Ex-Ministerin Leonore Gewessler
Nun soll auch die dazugehörige Autobahn für die mittlerweile weit gediehenen Zubringer kommen. Die Grünen, mittlerweile weder in Bundes- noch Wiener Stadtregierung, beriefen vergangene Woche eine Sondersitzung des Nationalrats ein, um den Verkehrsminister mit Fragen und Kritik zu konfrontieren. Die neuen Straßen würden „unsere Verkehrspolitik wieder um Jahrzehnte zurückwerfen“, sagte Ex-Ministerin Gewessler, mittlerweile an die Spitze der Grünen aufgerückt.
Keine Entlastung
Tatsächlich zeichnet eine Studie der Technischen Universität Wien ein ernüchterndes Bild: Statt der versprochenen Verkehrsentlastung würde das Milliardenprojekt Wiens verkehrspolitische Ziele konterkarieren. Die Studie prognostiziert eine dramatische Verschiebung zugunsten des Autoverkehrs, gleichzeitig würden die CO2-Emissionen um mehr als 100.000 Tonnen jährlich steigen. Die Entlastung für die Wiener Südosttangente (A23), die meistbefahrene Straße Österreichs und notorisch zugestaut, erweist sich hingegen als Illusion.
Kritik kommt auch vom Umweltverband WWF. „Neue Straßen wirken häufig wie ein Magnet für neue Gewerbeparks. Beim Ausbau von Straßen, wie jetzt bei der Lobau-Autobahn geplant, gehen daher weit mehr Böden verloren, als die Pläne anfänglich glauben lassen“, heißt es von einem Sprecher. Als Beispiel nennt der WWF die Wiener Außenring-Schnellstraße, wo genau das geschehen sei.

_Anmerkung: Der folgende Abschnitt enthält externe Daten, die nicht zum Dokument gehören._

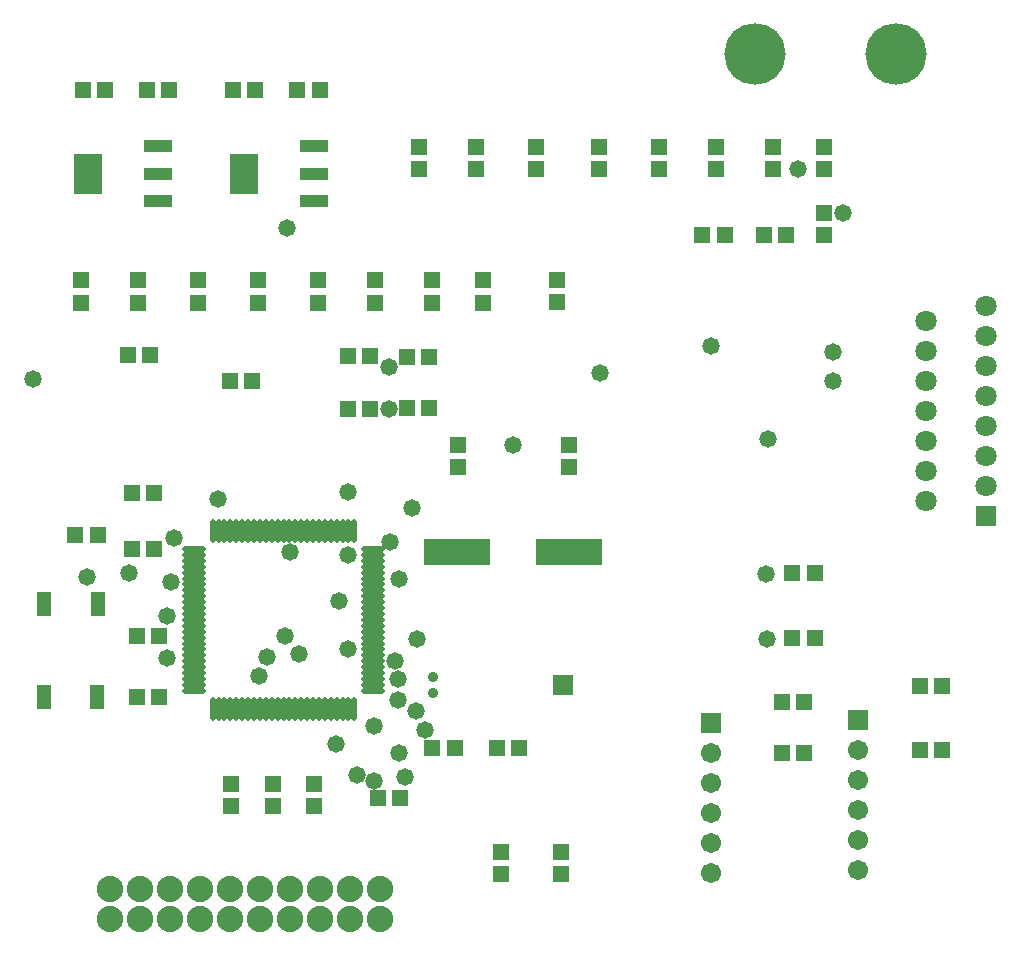
<source format=gts>
G04*
G04 #@! TF.GenerationSoftware,Altium Limited,Altium Designer,21.8.1 (53)*
G04*
G04 Layer_Color=8388736*
%FSLAX25Y25*%
%MOIN*%
G70*
G04*
G04 #@! TF.SameCoordinates,6B1BD33C-14DF-4FC0-A095-B567C4E17EB1*
G04*
G04*
G04 #@! TF.FilePolarity,Negative*
G04*
G01*
G75*
%ADD14R,0.05288X0.05524*%
%ADD15R,0.05524X0.05288*%
%ADD16O,0.07887X0.01981*%
%ADD17O,0.01981X0.07887*%
%ADD18R,0.04737X0.07887*%
%ADD19R,0.06800X0.06800*%
%ADD20R,0.22453X0.08674*%
%ADD21R,0.09265X0.13595*%
%ADD22R,0.09265X0.04343*%
%ADD23C,0.20485*%
%ADD24C,0.07099*%
%ADD25R,0.07099X0.07099*%
%ADD26C,0.08800*%
%ADD27C,0.03556*%
%ADD28R,0.06706X0.06706*%
%ADD29C,0.06706*%
%ADD30C,0.05800*%
D14*
X384000Y417638D02*
D03*
X376520D02*
D03*
X404500D02*
D03*
X397020D02*
D03*
X185020Y377500D02*
D03*
X192500D02*
D03*
X403020Y262000D02*
D03*
X410500D02*
D03*
X403020Y245000D02*
D03*
X410500D02*
D03*
X456500Y245778D02*
D03*
X449020D02*
D03*
X456500Y267333D02*
D03*
X449020D02*
D03*
X175000Y317500D02*
D03*
X167520D02*
D03*
X275980Y230000D02*
D03*
X268500D02*
D03*
X258376Y359500D02*
D03*
X265856D02*
D03*
X258376Y377250D02*
D03*
X265856D02*
D03*
X188020Y263500D02*
D03*
X195500D02*
D03*
X294000Y246500D02*
D03*
X286520D02*
D03*
X315480D02*
D03*
X308000D02*
D03*
X226480Y369000D02*
D03*
X219000D02*
D03*
X285480Y377000D02*
D03*
X278000D02*
D03*
X193980Y331500D02*
D03*
X186500D02*
D03*
X193980Y313000D02*
D03*
X186500D02*
D03*
X285500Y360000D02*
D03*
X278020D02*
D03*
X188000Y284000D02*
D03*
X195480D02*
D03*
X227586Y466000D02*
D03*
X220105D02*
D03*
X241524D02*
D03*
X249004D02*
D03*
X191438D02*
D03*
X198918D02*
D03*
X177500D02*
D03*
X170020D02*
D03*
X414000Y283167D02*
D03*
X406520D02*
D03*
X414000Y304722D02*
D03*
X406520D02*
D03*
D15*
X417000Y425000D02*
D03*
Y417520D02*
D03*
X247263Y227020D02*
D03*
Y234500D02*
D03*
X219500Y227020D02*
D03*
Y234500D02*
D03*
X233381Y227020D02*
D03*
Y234500D02*
D03*
X295000Y347500D02*
D03*
Y340020D02*
D03*
X329500Y212000D02*
D03*
Y204520D02*
D03*
X332000Y347500D02*
D03*
Y340020D02*
D03*
X309500Y212000D02*
D03*
Y204520D02*
D03*
X328000Y395020D02*
D03*
Y402500D02*
D03*
X303500Y402480D02*
D03*
Y395000D02*
D03*
X286500Y402480D02*
D03*
Y395000D02*
D03*
X267500Y402480D02*
D03*
Y395000D02*
D03*
X248500Y402480D02*
D03*
Y395000D02*
D03*
X228500Y402480D02*
D03*
Y395000D02*
D03*
X208500Y402480D02*
D03*
Y395000D02*
D03*
X188500Y402480D02*
D03*
Y395000D02*
D03*
X169500Y402480D02*
D03*
Y395000D02*
D03*
X417000Y446980D02*
D03*
Y439500D02*
D03*
X400000Y446980D02*
D03*
Y439500D02*
D03*
X381000Y446980D02*
D03*
Y439500D02*
D03*
X362000Y446980D02*
D03*
Y439500D02*
D03*
X342000Y446980D02*
D03*
Y439500D02*
D03*
X321000Y446980D02*
D03*
Y439500D02*
D03*
X301000Y446980D02*
D03*
Y439500D02*
D03*
X282000Y446980D02*
D03*
Y439500D02*
D03*
D16*
X266724Y265602D02*
D03*
Y267571D02*
D03*
Y269539D02*
D03*
Y271508D02*
D03*
Y273476D02*
D03*
Y275445D02*
D03*
Y277413D02*
D03*
Y279382D02*
D03*
Y281350D02*
D03*
Y283319D02*
D03*
Y285287D02*
D03*
Y287256D02*
D03*
Y289224D02*
D03*
Y291193D02*
D03*
Y293161D02*
D03*
Y295130D02*
D03*
Y297098D02*
D03*
Y299067D02*
D03*
Y301035D02*
D03*
Y303004D02*
D03*
Y304972D02*
D03*
Y306941D02*
D03*
Y308910D02*
D03*
Y310878D02*
D03*
Y312846D02*
D03*
X207276D02*
D03*
Y310878D02*
D03*
Y308910D02*
D03*
Y306941D02*
D03*
Y304972D02*
D03*
Y303004D02*
D03*
Y301035D02*
D03*
Y299067D02*
D03*
Y297098D02*
D03*
Y295130D02*
D03*
Y293161D02*
D03*
Y291193D02*
D03*
Y289224D02*
D03*
Y287256D02*
D03*
Y285287D02*
D03*
Y283319D02*
D03*
Y281350D02*
D03*
Y279382D02*
D03*
Y277413D02*
D03*
Y275445D02*
D03*
Y273476D02*
D03*
Y271508D02*
D03*
Y269539D02*
D03*
Y267571D02*
D03*
Y265602D02*
D03*
D17*
X260622Y318949D02*
D03*
X258653D02*
D03*
X256685D02*
D03*
X254716D02*
D03*
X252748D02*
D03*
X250780D02*
D03*
X248811D02*
D03*
X246843D02*
D03*
X244874D02*
D03*
X242905D02*
D03*
X240937D02*
D03*
X238968D02*
D03*
X237000D02*
D03*
X235032D02*
D03*
X233063D02*
D03*
X231095D02*
D03*
X229126D02*
D03*
X227157D02*
D03*
X225189D02*
D03*
X223220D02*
D03*
X221252D02*
D03*
X219284D02*
D03*
X217315D02*
D03*
X215347D02*
D03*
X213378D02*
D03*
Y259500D02*
D03*
X215347D02*
D03*
X217315D02*
D03*
X219284D02*
D03*
X221252D02*
D03*
X223220D02*
D03*
X225189D02*
D03*
X227157D02*
D03*
X229126D02*
D03*
X231095D02*
D03*
X233063D02*
D03*
X235032D02*
D03*
X237000D02*
D03*
X238968D02*
D03*
X240937D02*
D03*
X242905D02*
D03*
X244874D02*
D03*
X246843D02*
D03*
X248811D02*
D03*
X250780D02*
D03*
X252748D02*
D03*
X254716D02*
D03*
X256685D02*
D03*
X258653D02*
D03*
X260622D02*
D03*
D18*
X157142Y263449D02*
D03*
X175029Y294419D02*
D03*
X174858Y263449D02*
D03*
X157142Y294551D02*
D03*
D19*
X330000Y267500D02*
D03*
D20*
X332201Y312000D02*
D03*
X294799D02*
D03*
D21*
X223984Y438000D02*
D03*
X171984D02*
D03*
D22*
X247016Y447055D02*
D03*
Y438000D02*
D03*
Y428945D02*
D03*
X195016Y447055D02*
D03*
Y438000D02*
D03*
Y428945D02*
D03*
D23*
X441000Y478000D02*
D03*
X394000D02*
D03*
D24*
X471000Y394000D02*
D03*
X451000Y389000D02*
D03*
X471000Y384000D02*
D03*
X451000Y379000D02*
D03*
X471000Y374000D02*
D03*
X451000Y369000D02*
D03*
X471000Y364000D02*
D03*
X451000Y359000D02*
D03*
X471000Y354000D02*
D03*
X451000Y349000D02*
D03*
X471000Y344000D02*
D03*
X451000Y339000D02*
D03*
X471000Y334000D02*
D03*
X451000Y329000D02*
D03*
D25*
X471000Y324000D02*
D03*
D26*
X209000Y199500D02*
D03*
X219000Y189500D02*
D03*
Y199500D02*
D03*
X229000Y189500D02*
D03*
X239000D02*
D03*
X249000D02*
D03*
X229000Y199500D02*
D03*
X239000D02*
D03*
X249000D02*
D03*
X259000Y189500D02*
D03*
Y199500D02*
D03*
X179000Y189500D02*
D03*
X189000D02*
D03*
Y199500D02*
D03*
X199000Y189500D02*
D03*
Y199500D02*
D03*
X209000Y189500D02*
D03*
X179000Y199500D02*
D03*
X269000Y189500D02*
D03*
Y199500D02*
D03*
D27*
X286693Y264744D02*
D03*
Y270256D02*
D03*
D28*
X428500Y256000D02*
D03*
X379500Y255000D02*
D03*
D29*
X428500Y246000D02*
D03*
Y236000D02*
D03*
Y226000D02*
D03*
Y216000D02*
D03*
Y206000D02*
D03*
X379500Y245000D02*
D03*
Y235000D02*
D03*
Y225000D02*
D03*
Y215000D02*
D03*
Y205000D02*
D03*
D30*
X398500Y349500D02*
D03*
X397742Y304596D02*
D03*
X398000Y283000D02*
D03*
X153500Y369500D02*
D03*
X423500Y425000D02*
D03*
X171500Y303500D02*
D03*
X408500Y439500D02*
D03*
X215000Y329500D02*
D03*
X272500Y315065D02*
D03*
X279666Y326390D02*
D03*
X275500Y303000D02*
D03*
X272000Y373500D02*
D03*
X342500Y371500D02*
D03*
X272000Y359500D02*
D03*
X258500Y332000D02*
D03*
X239000Y312000D02*
D03*
X185500Y305000D02*
D03*
X420000Y378500D02*
D03*
Y369000D02*
D03*
X379500Y380500D02*
D03*
X281000Y259000D02*
D03*
X267000Y254000D02*
D03*
X284000Y252500D02*
D03*
X275500Y245000D02*
D03*
X277500Y237000D02*
D03*
X267025Y235525D02*
D03*
X261500Y237500D02*
D03*
X254500Y248000D02*
D03*
X200500Y316500D02*
D03*
X199500Y302000D02*
D03*
X198000Y290500D02*
D03*
X274000Y275500D02*
D03*
X258500Y279500D02*
D03*
Y311000D02*
D03*
X275000Y262500D02*
D03*
Y269500D02*
D03*
X281500Y283000D02*
D03*
X228765Y270500D02*
D03*
X255500Y295500D02*
D03*
X238000Y420000D02*
D03*
X313500Y347500D02*
D03*
X198000Y276500D02*
D03*
X242000Y278000D02*
D03*
X237500Y284000D02*
D03*
X231500Y277000D02*
D03*
M02*

</source>
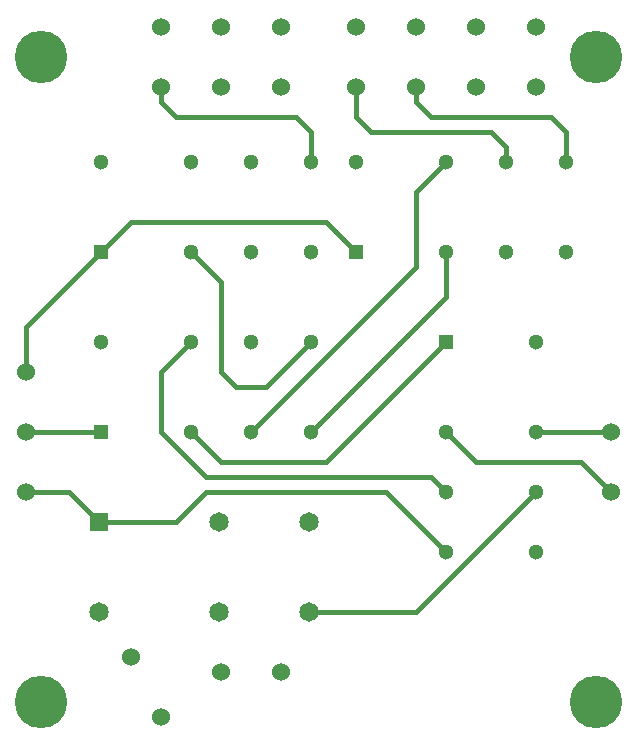
<source format=gbr>
G04 EasyPC Gerber Version 21.0.3 Build 4286 *
G04 #@! TF.Part,Single*
G04 #@! TF.FileFunction,Copper,L2,Bot *
G04 #@! TF.FilePolarity,Positive *
%FSLAX35Y35*%
%MOIN*%
G04 #@! TA.AperFunction,ComponentPad*
%ADD15R,0.05118X0.05118*%
%ADD18R,0.06496X0.06496*%
G04 #@! TD.AperFunction*
%ADD19C,0.01500*%
G04 #@! TA.AperFunction,ComponentPad*
%ADD16C,0.05118*%
G04 #@! TA.AperFunction,WasherPad*
%ADD13C,0.06000*%
G04 #@! TA.AperFunction,ComponentPad*
%ADD17C,0.06496*%
G04 #@! TA.AperFunction,WasherPad*
%ADD14C,0.17500*%
X0Y0D02*
D02*
D13*
X15250Y90250D03*
Y110250D03*
Y130250D03*
X50250Y35250D03*
X60250Y15250D03*
Y225250D03*
Y245250D03*
X80250Y30250D03*
Y225250D03*
Y245250D03*
X100250Y30250D03*
Y225250D03*
Y245250D03*
X125250Y225250D03*
Y245250D03*
X145250Y225250D03*
Y245250D03*
X165250Y225250D03*
Y245250D03*
X185250Y225250D03*
Y245250D03*
X210250Y90250D03*
Y110250D03*
D02*
D14*
X20250Y20250D03*
Y235250D03*
X205250Y20250D03*
Y235250D03*
D02*
D15*
X40250Y110250D03*
Y170250D03*
X125250D03*
X155250Y140250D03*
D02*
D16*
X40250D03*
Y200250D03*
X70250Y110250D03*
Y140250D03*
Y170250D03*
Y200250D03*
X90250Y110250D03*
Y140250D03*
Y170250D03*
Y200250D03*
X110250Y110250D03*
Y140250D03*
Y170250D03*
Y200250D03*
X125250D03*
X155250Y70250D03*
Y90250D03*
Y110250D03*
Y170250D03*
Y200250D03*
X175250Y170250D03*
Y200250D03*
X185250Y70250D03*
Y90250D03*
Y110250D03*
Y140250D03*
X195250Y170250D03*
Y200250D03*
D02*
D17*
X39581Y50250D03*
X79581D03*
Y80250D03*
X109581Y50250D03*
Y80250D03*
D02*
D18*
X39581D03*
D02*
D19*
X15250Y90250D02*
X29581D01*
X39581Y80250*
X15250Y130250D02*
Y145250D01*
X40250Y170250*
X39581Y80250D02*
X65250D01*
X75250Y90250*
X135250*
X155250Y70250*
X40250Y110250D02*
X15250D01*
X40250Y170250D02*
X50250Y180250D01*
X115250*
X125250Y170250*
X70250Y110250D02*
X80250Y100250D01*
X115250*
X155250Y140250*
X70250Y170250D02*
X80250Y160250D01*
Y130250*
X85250Y125250*
X95250*
X110250Y140250*
X75250Y95250D02*
X150250D01*
X155250Y90250*
X75250Y95250D02*
X60250Y110250D01*
Y130250*
X70250Y140250*
X90250Y110250D02*
X145250Y165250D01*
Y190250*
X155250Y200250*
X109581Y50250D02*
X145250D01*
X185250Y90250*
X110250Y200250D02*
Y210250D01*
X105250Y215250*
X65250*
X60250Y220250*
Y225250*
X125250D02*
Y215250D01*
X130250Y210250*
X170250*
X175250Y205250*
Y200250*
X145250Y225250D02*
Y220250D01*
X150250Y215250*
X190250*
X195250Y210250*
Y200250*
X155250Y110250D02*
X165250Y100250D01*
X200250*
X210250Y90250*
X155250Y170250D02*
Y155250D01*
X110250Y110250*
X185250D02*
X210250D01*
X0Y0D02*
M02*

</source>
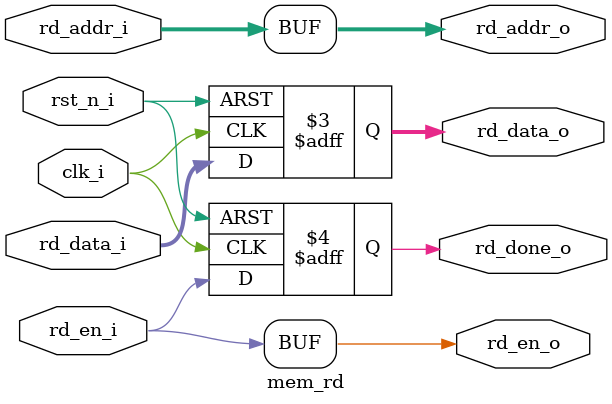
<source format=sv>
/*
 * mem_rd.sv
 *
 *  Created on: 2020-08-05 11:21
 *      Author: Jack Chen <redchenjs@live.com>
 */

module mem_rd #(
    parameter XLEN = 32
) (
    input logic clk_i,
    input logic rst_n_i,

    input logic            rd_en_i,
    input logic [XLEN-1:0] rd_addr_i,
    input logic [XLEN-1:0] rd_data_i,

    output logic            rd_en_o,
    output logic [XLEN-1:0] rd_addr_o,
    output logic [XLEN-1:0] rd_data_o,

    output logic rd_done_o
);

assign rd_en_o   = rd_en_i;
assign rd_addr_o = rd_addr_i;

always_ff @(posedge clk_i or negedge rst_n_i)
begin
    if (!rst_n_i) begin
        rd_data_o <= {XLEN{1'b0}};

        rd_done_o <= 1'b0;
    end else begin
        rd_data_o <= rd_data_i;

        rd_done_o <= rd_en_i;
    end
end

endmodule

</source>
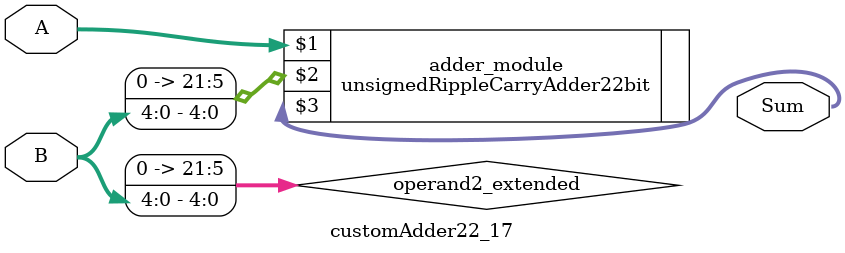
<source format=v>

module customAdder22_17(
                    input [21 : 0] A,
                    input [4 : 0] B,
                    
                    output [22 : 0] Sum
            );

    wire [21 : 0] operand2_extended;
    
    assign operand2_extended =  {17'b0, B};
    
    unsignedRippleCarryAdder22bit adder_module(
        A,
        operand2_extended,
        Sum
    );
    
endmodule
        
</source>
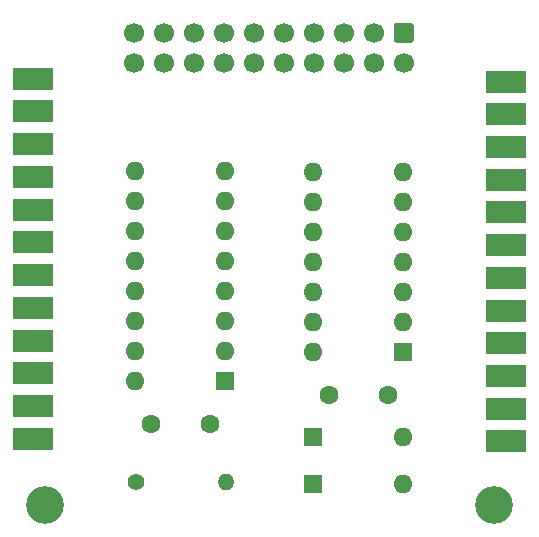
<source format=gbr>
%TF.GenerationSoftware,KiCad,Pcbnew,(5.1.9)-1*%
%TF.CreationDate,2021-07-05T16:47:05-04:00*%
%TF.ProjectId,Amiga2MacFloppy,416d6967-6132-44d6-9163-466c6f707079,1.0*%
%TF.SameCoordinates,Original*%
%TF.FileFunction,Soldermask,Top*%
%TF.FilePolarity,Negative*%
%FSLAX46Y46*%
G04 Gerber Fmt 4.6, Leading zero omitted, Abs format (unit mm)*
G04 Created by KiCad (PCBNEW (5.1.9)-1) date 2021-07-05 16:47:05*
%MOMM*%
%LPD*%
G01*
G04 APERTURE LIST*
%ADD10R,3.480000X1.846667*%
%ADD11O,1.600000X1.600000*%
%ADD12R,1.600000X1.600000*%
%ADD13C,1.600000*%
%ADD14C,3.200000*%
%ADD15O,1.400000X1.400000*%
%ADD16C,1.400000*%
%ADD17C,1.700000*%
G04 APERTURE END LIST*
D10*
%TO.C,J3*%
X158468000Y-120289000D03*
X158468000Y-117519000D03*
X158468000Y-114749000D03*
X158468000Y-111979000D03*
X158468000Y-109209000D03*
X158468000Y-106439000D03*
X158468000Y-103669000D03*
X158468000Y-100899000D03*
X158468000Y-98129000D03*
X158468000Y-95359000D03*
X158468000Y-92589000D03*
X158468000Y-89819000D03*
%TD*%
D11*
%TO.C,D2*%
X149758000Y-119923000D03*
D12*
X142138000Y-119923000D03*
%TD*%
D11*
%TO.C,D1*%
X149758000Y-123923000D03*
D12*
X142138000Y-123923000D03*
%TD*%
D13*
%TO.C,C1*%
X133408000Y-118833000D03*
X128408000Y-118833000D03*
%TD*%
%TO.C,C2*%
X148488000Y-116343000D03*
X143488000Y-116343000D03*
%TD*%
D14*
%TO.C,Hole2*%
X157468000Y-125693000D03*
%TD*%
D10*
%TO.C,J1*%
X118444000Y-89580000D03*
X118444000Y-92350000D03*
X118444000Y-95120000D03*
X118444000Y-97890000D03*
X118444000Y-100660000D03*
X118444000Y-103430000D03*
X118444000Y-106200000D03*
X118444000Y-108970000D03*
X118444000Y-111740000D03*
X118444000Y-114510000D03*
X118444000Y-117280000D03*
X118444000Y-120050000D03*
%TD*%
D14*
%TO.C,Hole1*%
X119468000Y-125693000D03*
%TD*%
D15*
%TO.C,R460*%
X134771000Y-123693000D03*
D16*
X127151000Y-123693000D03*
%TD*%
D17*
%TO.C,J2*%
X126940000Y-88233000D03*
X129480000Y-88233000D03*
X132020000Y-88233000D03*
X134560000Y-88233000D03*
X137100000Y-88233000D03*
X139640000Y-88233000D03*
X142180000Y-88233000D03*
X144720000Y-88233000D03*
X147260000Y-88233000D03*
X149800000Y-88233000D03*
X126940000Y-85693000D03*
X129480000Y-85693000D03*
X132020000Y-85693000D03*
X134560000Y-85693000D03*
X137100000Y-85693000D03*
X139640000Y-85693000D03*
X142180000Y-85693000D03*
X144720000Y-85693000D03*
X147260000Y-85693000D03*
G36*
G01*
X149200000Y-84843000D02*
X150400000Y-84843000D01*
G75*
G02*
X150650000Y-85093000I0J-250000D01*
G01*
X150650000Y-86293000D01*
G75*
G02*
X150400000Y-86543000I-250000J0D01*
G01*
X149200000Y-86543000D01*
G75*
G02*
X148950000Y-86293000I0J250000D01*
G01*
X148950000Y-85093000D01*
G75*
G02*
X149200000Y-84843000I250000J0D01*
G01*
G37*
%TD*%
D11*
%TO.C,U2*%
X142137000Y-112684000D03*
X149757000Y-97444000D03*
X142137000Y-110144000D03*
X149757000Y-99984000D03*
X142137000Y-107604000D03*
X149757000Y-102524000D03*
X142137000Y-105064000D03*
X149757000Y-105064000D03*
X142137000Y-102524000D03*
X149757000Y-107604000D03*
X142137000Y-99984000D03*
X149757000Y-110144000D03*
X142137000Y-97444000D03*
D12*
X149757000Y-112684000D03*
%TD*%
D11*
%TO.C,U1*%
X127054000Y-115168000D03*
X134674000Y-97388000D03*
X127054000Y-112628000D03*
X134674000Y-99928000D03*
X127054000Y-110088000D03*
X134674000Y-102468000D03*
X127054000Y-107548000D03*
X134674000Y-105008000D03*
X127054000Y-105008000D03*
X134674000Y-107548000D03*
X127054000Y-102468000D03*
X134674000Y-110088000D03*
X127054000Y-99928000D03*
X134674000Y-112628000D03*
X127054000Y-97388000D03*
D12*
X134674000Y-115168000D03*
%TD*%
M02*

</source>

Eine neue Petition der Grünen haben mehr als 21.000 Menschen unterschrieben. Sie fordert statt der Straße einen Ausbau von Straßenbahnen, Bussen und Schnellbahnen, um den Nordosten Wiens besser zu erschließen. Dort liegt das größte Stadterweiterungsgebiet Wiens – die Seestadt Aspern. Sie wurde als weitgehend autofreier Stadtteil beworben, die U-Bahnlinie U2 gar eigens dorthin verlängert – binnen 20 Minuten ist man im Stadtzentrum. Doch die Stadt argumentiert, dass es die „Stadtstraße“ und die Autobahn unter dem Nationalpark brauche, um diesen Stadtteil zu erschließen.